Benchmarking AI-evolved cosmological structure formation
Xiaofeng Dong, Nesar Ramachandra, Salman Habib, Katrin Heitmann
TL;DR
This work assesses the feasibility of using a 3-D U-Net to emulate cosmological structure formation by learning a forward map from initial Lagrangian displacement fields to evolved fields, trained on ZA and PM datasets. It defines a comprehensive, physics-motivated benchmark suite—including density PDFs, power spectra, bispectra, percolation, and cross-power tests—to quantify fidelity beyond traditional statistics. A standard mean-squared error loss underperforms on small scales, while a density-weighted loss significantly improves accuracy for dense, nonlinear structures and key clustering statistics, illustrating how physics-informed objectives can boost scientific emulation. The study shows potential for fast covariance generation and parameter inference, while also outlining challenges in scalability, boundary effects, and the need for integrating physics constraints and multi-resolution approaches in future AI-based cosmological emulators.
Abstract
The potential of deep learning-based image-to-image translations has recently attracted significant attention. One possible application of such a framework is as a fast, approximate alternative to cosmological simulations, which would be particularly useful in various contexts, including covariance studies, investigations of systematics, and cosmological parameter inference.
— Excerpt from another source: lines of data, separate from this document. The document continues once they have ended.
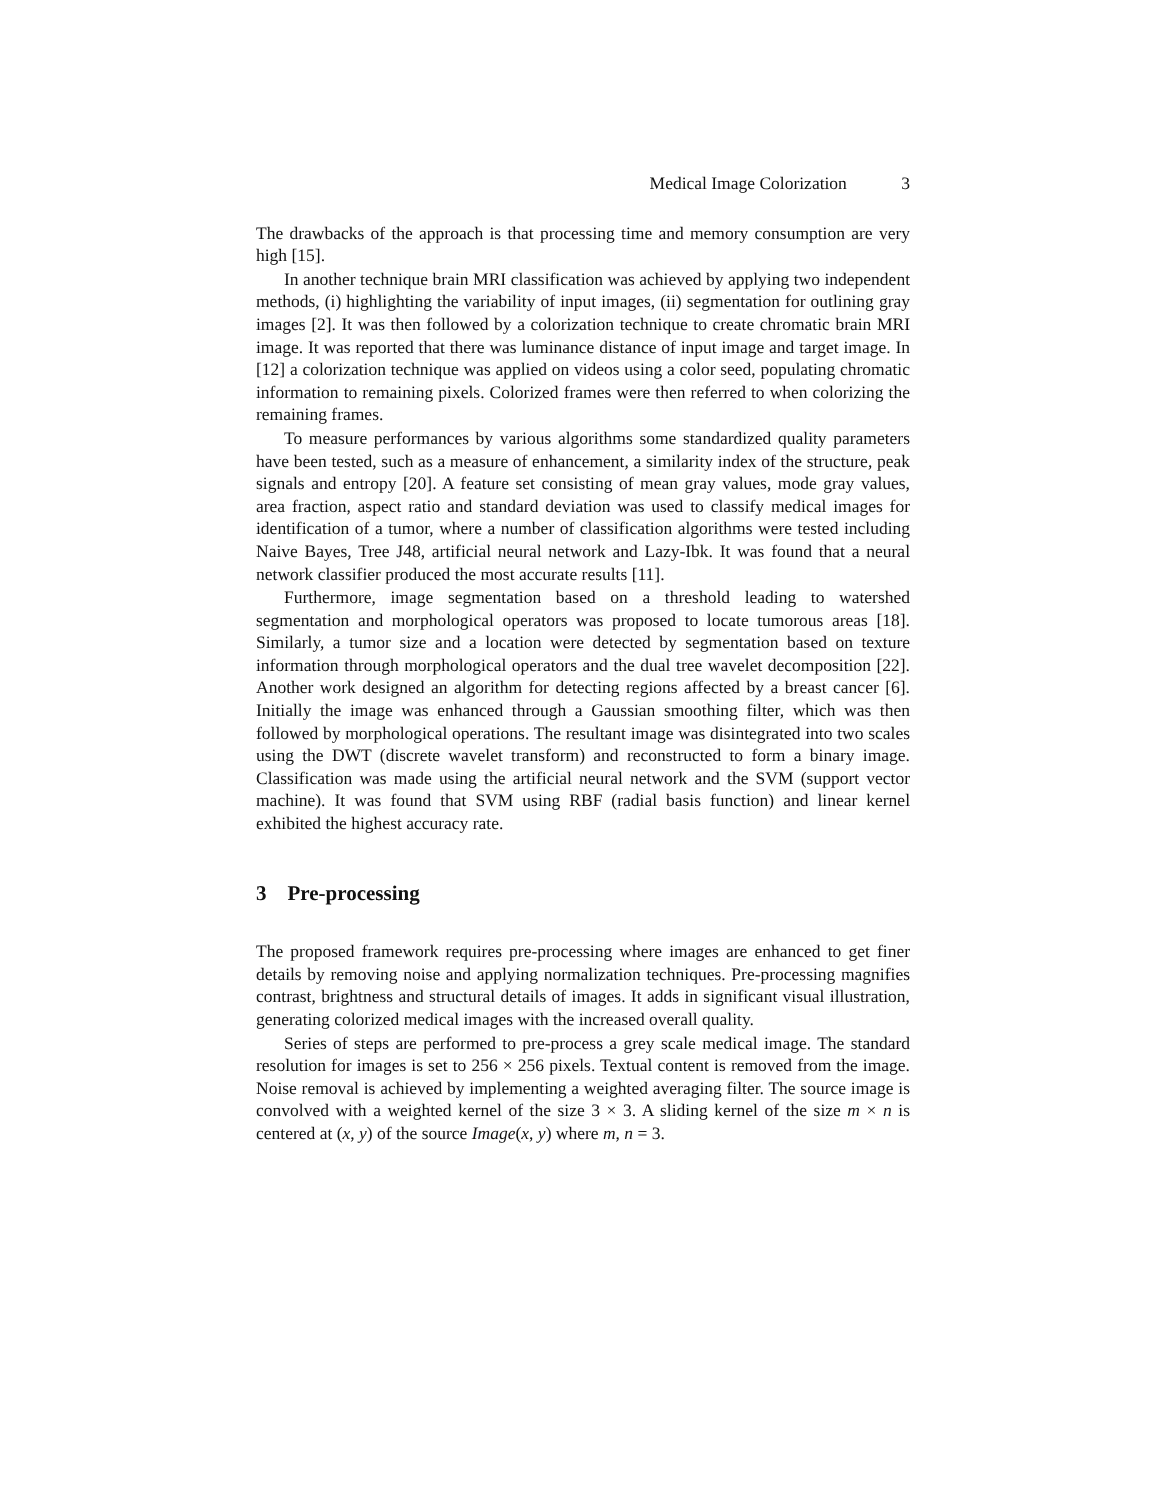Medical Image Colorization 3
The drawbacks of the approach is that processing time and memory consumption are very high [15].
In another technique brain MRI classification was achieved by applying two independent methods, (i) highlighting the variability of input images, (ii) segmentation for outlining gray images [2]. It was then followed by a colorization technique to create chromatic brain MRI image. It was reported that there was luminance distance of input image and target image. In [12] a colorization technique was applied on videos using a color seed, populating chromatic information to remaining pixels. Colorized frames were then referred to when colorizing the remaining frames.
To measure performances by various algorithms some standardized quality parameters have been tested, such as a measure of enhancement, a similarity index of the structure, peak signals and entropy [20]. A feature set consisting of mean gray values, mode gray values, area fraction, aspect ratio and standard deviation was used to classify medical images for identification of a tumor, where a number of classification algorithms were tested including Naive Bayes, Tree J48, artificial neural network and Lazy-Ibk. It was found that a neural network classifier produced the most accurate results [11].
Furthermore, image segmentation based on a threshold leading to watershed segmentation and morphological operators was proposed to locate tumorous areas [18]. Similarly, a tumor size and a location were detected by segmentation based on texture information through morphological operators and the dual tree wavelet decomposition [22]. Another work designed an algorithm for detecting regions affected by a breast cancer [6]. Initially the image was enhanced through a Gaussian smoothing filter, which was then followed by morphological operations. The resultant image was disintegrated into two scales using the DWT (discrete wavelet transform) and reconstructed to form a binary image. Classification was made using the artificial neural network and the SVM (support vector machine). It was found that SVM using RBF (radial basis function) and linear kernel exhibited the highest accuracy rate.
3 Pre-processing
The proposed framework requires pre-processing where images are enhanced to get finer details by removing noise and applying normalization techniques. Pre-processing magnifies contrast, brightness and structural details of images. It adds in significant visual illustration, generating colorized medical images with the increased overall quality.
Series of steps are performed to pre-process a grey scale medical image. The standard resolution for images is set to 256 × 256 pixels. Textual content is removed from the image. Noise removal is achieved by implementing a weighted averaging filter. The source image is convolved with a weighted kernel of the size 3 × 3. A sliding kernel of the size m × n is centered at (x, y) of the source Image(x, y) where m, n = 3.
To investigate different aspects of learning-based cosmological mappings, we choose two approaches for generating suitable cosmological matter fields as datasets: a simple analytical prescription provided by the Zel'dovich approximation, and a numerical N-body method using the Particle-Mesh approach. The evolution of structure formation is modeled using U-Net, a widely employed convolutional image translation framework. Because of the lack of a controlled methodology, validation of these learned mappings requires multiple benchmarks beyond simple visual comparisons and summary statistics. A comprehensive list of metrics is considered, including higher-order correlation functions, conservation laws, topological indicators, and statistical independence of density fields. We find that the U-Net approach performs well only for some of these physical metrics, and accuracy is worse at increasingly smaller scales, where the dynamic range in density is large. By introducing a custom density-weighted loss function during training, we demonstrate a significant improvement in the U-Net results at smaller scales. This study provides an example of how a family of physically motivated benchmarks can, in turn, be used to fine-tune optimization schemes -- such as the density-weighted loss used here -- to significantly enhance the accuracy of scientific machine learning approaches by focusing attention on relevant features.